The Group celebrated a milestone event as the first delivery of pipes from Nippon Steel & Sumitomo Metal Corporation was successfully discharged at the new METS base in the port of Duqm, Oman, earlier this month. This was the first consignment in support of this contract, the largest ever won by the Medserv Group, awarded in the beginning of this year for an initial period of five years with a five-year extension option. The base in Duqm is the Group’s second base in Oman in addition to their base in the Sohar Freezone.

The Group reports that its Malta shore base remains a major contributor to the ILSS segment of the Group. This base is heavily active, and its business pipeline remains strong supporting International Oil Companies and the majority of subcontractors operating offshore Libya.

The Group said it was at an advanced stage to conclude a strategic long-term contract for the provision of shore base services in a new geographical area. Negotiations are still continuing since the scope of services has increased. Contract execution is expected to commence in the first quarter of 2018.

The Group is also awaiting the results of a tender in Trinidad, after failing to secure one of the two tenders submitted.

Medserv Italy remains active pursuing an ILSS project in the region which is expected to be executed next year.
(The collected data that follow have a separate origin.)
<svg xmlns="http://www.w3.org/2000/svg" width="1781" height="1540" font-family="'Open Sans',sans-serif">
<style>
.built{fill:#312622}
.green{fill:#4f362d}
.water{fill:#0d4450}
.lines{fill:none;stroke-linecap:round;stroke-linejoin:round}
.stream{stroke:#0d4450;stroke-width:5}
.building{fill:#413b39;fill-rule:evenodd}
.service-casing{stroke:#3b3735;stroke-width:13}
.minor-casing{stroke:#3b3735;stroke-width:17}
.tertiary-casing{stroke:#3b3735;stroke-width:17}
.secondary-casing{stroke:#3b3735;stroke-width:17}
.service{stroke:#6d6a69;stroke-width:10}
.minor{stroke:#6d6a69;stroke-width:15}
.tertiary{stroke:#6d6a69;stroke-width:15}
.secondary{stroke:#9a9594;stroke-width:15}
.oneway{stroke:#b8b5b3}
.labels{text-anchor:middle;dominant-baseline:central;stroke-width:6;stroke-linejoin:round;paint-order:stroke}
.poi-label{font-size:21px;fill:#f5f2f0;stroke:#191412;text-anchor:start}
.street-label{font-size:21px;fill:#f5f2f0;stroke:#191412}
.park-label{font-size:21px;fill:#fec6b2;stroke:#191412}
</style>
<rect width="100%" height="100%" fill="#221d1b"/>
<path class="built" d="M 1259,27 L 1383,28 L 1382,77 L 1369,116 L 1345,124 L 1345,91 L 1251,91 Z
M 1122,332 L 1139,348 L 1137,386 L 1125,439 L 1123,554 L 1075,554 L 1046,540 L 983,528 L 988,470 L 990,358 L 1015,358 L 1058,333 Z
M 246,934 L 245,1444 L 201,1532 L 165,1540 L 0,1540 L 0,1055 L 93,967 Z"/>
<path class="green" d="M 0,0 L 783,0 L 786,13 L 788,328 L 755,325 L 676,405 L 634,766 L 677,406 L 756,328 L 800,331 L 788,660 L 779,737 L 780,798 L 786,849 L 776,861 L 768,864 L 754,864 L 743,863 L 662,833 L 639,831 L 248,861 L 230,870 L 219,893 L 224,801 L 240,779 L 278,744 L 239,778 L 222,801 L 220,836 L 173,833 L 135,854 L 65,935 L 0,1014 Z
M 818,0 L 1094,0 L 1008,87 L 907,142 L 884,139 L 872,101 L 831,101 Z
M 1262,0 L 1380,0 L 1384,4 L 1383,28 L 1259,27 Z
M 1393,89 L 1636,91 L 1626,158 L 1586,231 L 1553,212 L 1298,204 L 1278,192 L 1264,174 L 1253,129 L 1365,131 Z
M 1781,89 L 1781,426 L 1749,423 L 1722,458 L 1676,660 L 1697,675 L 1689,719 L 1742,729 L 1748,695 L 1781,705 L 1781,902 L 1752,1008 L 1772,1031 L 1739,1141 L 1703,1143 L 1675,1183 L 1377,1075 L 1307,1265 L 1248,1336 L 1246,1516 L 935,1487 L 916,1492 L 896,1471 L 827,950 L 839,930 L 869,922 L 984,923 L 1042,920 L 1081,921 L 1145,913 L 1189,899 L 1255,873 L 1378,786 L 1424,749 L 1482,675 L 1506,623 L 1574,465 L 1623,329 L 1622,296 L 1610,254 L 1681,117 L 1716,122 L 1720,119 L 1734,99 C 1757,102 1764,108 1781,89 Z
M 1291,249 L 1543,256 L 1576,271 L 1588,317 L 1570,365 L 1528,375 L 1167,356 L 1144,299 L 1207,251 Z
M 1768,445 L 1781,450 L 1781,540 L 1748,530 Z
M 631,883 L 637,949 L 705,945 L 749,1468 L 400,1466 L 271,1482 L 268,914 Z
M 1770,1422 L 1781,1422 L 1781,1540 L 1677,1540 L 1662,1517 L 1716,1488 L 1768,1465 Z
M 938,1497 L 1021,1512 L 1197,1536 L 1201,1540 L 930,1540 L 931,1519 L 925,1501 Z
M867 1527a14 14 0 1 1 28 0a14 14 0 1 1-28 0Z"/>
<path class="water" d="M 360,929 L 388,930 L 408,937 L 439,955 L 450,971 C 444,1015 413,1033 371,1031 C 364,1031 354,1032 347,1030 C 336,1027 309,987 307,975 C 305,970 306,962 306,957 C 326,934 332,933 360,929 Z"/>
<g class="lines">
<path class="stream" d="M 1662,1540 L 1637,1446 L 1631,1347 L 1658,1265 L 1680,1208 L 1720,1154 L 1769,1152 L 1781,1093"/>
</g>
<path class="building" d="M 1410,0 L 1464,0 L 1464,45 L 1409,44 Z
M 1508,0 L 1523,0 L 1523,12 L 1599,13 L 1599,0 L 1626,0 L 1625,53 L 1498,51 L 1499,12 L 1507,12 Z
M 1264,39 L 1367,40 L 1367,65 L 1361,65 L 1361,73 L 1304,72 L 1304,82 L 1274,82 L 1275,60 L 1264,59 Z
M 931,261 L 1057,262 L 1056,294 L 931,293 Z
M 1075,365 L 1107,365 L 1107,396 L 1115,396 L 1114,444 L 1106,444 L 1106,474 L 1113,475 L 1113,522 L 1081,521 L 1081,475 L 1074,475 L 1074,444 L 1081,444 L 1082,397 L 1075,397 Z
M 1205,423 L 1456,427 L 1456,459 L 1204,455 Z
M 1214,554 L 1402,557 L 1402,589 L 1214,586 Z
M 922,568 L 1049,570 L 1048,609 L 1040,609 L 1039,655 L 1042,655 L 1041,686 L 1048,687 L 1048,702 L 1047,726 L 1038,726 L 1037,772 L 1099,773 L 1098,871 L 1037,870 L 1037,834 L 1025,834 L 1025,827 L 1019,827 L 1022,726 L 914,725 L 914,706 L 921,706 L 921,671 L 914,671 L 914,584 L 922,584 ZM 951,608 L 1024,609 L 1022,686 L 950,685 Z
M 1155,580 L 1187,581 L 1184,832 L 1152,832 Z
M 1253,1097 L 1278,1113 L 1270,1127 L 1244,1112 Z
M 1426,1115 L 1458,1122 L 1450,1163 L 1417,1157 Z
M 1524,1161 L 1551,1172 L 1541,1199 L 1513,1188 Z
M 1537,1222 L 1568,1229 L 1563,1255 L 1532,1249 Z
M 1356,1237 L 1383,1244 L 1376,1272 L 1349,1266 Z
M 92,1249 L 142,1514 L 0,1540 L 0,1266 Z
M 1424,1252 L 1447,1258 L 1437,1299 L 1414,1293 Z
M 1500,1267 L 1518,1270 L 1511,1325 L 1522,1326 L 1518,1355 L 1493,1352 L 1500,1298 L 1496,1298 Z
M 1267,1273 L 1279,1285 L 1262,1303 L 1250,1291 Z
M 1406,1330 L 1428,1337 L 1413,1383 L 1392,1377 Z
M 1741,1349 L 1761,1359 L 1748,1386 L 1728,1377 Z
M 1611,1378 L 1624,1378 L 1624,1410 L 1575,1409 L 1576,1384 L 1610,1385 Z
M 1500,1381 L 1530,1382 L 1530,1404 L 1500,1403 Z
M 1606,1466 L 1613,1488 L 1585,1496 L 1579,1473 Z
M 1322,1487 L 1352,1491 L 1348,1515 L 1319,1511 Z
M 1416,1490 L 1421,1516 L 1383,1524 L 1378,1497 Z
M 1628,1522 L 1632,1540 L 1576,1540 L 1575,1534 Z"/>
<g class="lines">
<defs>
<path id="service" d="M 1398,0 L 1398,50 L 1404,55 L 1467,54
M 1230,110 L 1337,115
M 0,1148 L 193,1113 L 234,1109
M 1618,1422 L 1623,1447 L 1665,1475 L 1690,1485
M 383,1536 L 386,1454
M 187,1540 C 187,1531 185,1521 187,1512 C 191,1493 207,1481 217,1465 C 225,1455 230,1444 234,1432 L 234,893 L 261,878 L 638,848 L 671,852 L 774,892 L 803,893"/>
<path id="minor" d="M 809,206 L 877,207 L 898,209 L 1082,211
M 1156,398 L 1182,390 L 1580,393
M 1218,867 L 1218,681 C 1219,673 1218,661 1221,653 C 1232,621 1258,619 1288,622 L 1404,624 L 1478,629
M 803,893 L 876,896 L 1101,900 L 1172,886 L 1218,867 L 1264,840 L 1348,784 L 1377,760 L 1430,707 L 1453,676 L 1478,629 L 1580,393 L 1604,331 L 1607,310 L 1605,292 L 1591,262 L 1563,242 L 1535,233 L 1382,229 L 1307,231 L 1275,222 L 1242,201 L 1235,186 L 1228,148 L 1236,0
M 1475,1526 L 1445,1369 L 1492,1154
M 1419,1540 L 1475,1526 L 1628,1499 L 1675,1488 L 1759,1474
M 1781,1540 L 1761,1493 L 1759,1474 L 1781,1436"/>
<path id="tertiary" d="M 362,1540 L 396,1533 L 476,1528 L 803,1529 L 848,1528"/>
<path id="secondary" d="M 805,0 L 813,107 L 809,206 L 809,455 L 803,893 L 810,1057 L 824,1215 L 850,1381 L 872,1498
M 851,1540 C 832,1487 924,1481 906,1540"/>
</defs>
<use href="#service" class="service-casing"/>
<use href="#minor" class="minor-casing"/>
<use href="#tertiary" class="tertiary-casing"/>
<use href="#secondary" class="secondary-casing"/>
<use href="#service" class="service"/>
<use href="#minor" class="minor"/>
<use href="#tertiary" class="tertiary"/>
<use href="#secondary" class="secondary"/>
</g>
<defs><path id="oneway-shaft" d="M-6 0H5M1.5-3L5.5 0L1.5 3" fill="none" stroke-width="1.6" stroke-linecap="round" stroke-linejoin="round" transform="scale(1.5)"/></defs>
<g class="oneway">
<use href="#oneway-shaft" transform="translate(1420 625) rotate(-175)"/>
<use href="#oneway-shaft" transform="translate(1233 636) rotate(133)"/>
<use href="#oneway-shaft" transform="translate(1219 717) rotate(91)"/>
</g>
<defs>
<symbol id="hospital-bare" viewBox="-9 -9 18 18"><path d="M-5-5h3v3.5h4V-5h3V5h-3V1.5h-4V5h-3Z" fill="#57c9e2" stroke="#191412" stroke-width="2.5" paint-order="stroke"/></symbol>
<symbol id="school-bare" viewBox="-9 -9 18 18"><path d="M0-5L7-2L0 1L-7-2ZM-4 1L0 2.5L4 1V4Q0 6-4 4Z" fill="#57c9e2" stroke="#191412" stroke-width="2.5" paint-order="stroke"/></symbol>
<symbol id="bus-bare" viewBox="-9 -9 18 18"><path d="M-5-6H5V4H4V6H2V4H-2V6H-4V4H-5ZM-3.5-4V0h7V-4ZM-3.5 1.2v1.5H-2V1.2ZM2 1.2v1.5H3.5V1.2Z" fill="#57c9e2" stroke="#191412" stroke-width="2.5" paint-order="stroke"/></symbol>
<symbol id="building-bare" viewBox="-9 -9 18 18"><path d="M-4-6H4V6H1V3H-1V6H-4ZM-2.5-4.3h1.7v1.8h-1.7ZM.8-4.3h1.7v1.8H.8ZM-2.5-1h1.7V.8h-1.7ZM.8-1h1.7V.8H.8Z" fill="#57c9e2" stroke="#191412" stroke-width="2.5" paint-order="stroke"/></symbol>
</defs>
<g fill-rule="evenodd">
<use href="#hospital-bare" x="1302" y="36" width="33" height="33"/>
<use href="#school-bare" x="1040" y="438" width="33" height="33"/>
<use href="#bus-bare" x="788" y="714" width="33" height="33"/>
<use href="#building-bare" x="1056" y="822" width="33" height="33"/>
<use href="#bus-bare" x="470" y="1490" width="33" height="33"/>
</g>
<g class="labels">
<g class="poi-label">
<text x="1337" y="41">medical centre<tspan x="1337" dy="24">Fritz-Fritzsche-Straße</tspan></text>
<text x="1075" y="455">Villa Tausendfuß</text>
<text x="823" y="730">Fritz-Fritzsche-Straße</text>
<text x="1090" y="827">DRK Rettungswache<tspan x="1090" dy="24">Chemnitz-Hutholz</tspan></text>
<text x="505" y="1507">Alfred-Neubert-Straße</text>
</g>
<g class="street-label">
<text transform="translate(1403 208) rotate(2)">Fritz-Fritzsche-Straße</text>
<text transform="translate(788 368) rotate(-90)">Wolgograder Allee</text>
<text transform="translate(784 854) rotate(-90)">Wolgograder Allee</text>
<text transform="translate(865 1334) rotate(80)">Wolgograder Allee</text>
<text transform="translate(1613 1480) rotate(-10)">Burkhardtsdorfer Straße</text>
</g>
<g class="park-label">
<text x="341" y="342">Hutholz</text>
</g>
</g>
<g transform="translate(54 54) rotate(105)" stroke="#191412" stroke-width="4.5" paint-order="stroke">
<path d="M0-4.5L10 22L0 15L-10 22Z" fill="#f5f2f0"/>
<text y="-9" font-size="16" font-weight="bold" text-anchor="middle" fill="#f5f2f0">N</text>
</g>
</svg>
Medserv Portugal, whilst currently a small operation, remains profitable pending further developments on drilling offshore Portugal.

The OCTG segment is foreseen to be the largest growth driver in the Group in the coming years. The ‘Mill to Well’ model is being increasingly adopted between pipe manufactures and their clients. This results in growth of the Group’s OCTG business as it continues to successfully deliver Supply Chain Management (SCM) to the leading pipe manufacturers.

This segment is also well positioned to secure two new premium threading licenses. The Group is currently awaiting adjudication for the provision of machine shop services to an IOC operating in East Africa, as well as evaluating a new market for setting up a machine shop providing premium threading services.

The Group reported that projected growth for the period 2018 to 2020 remains strong for both business segments based on drilling projects and workover programs already contracted and expected to come to fruition in the coming three years, buttressed by an additional two new geographic markets by year 2018.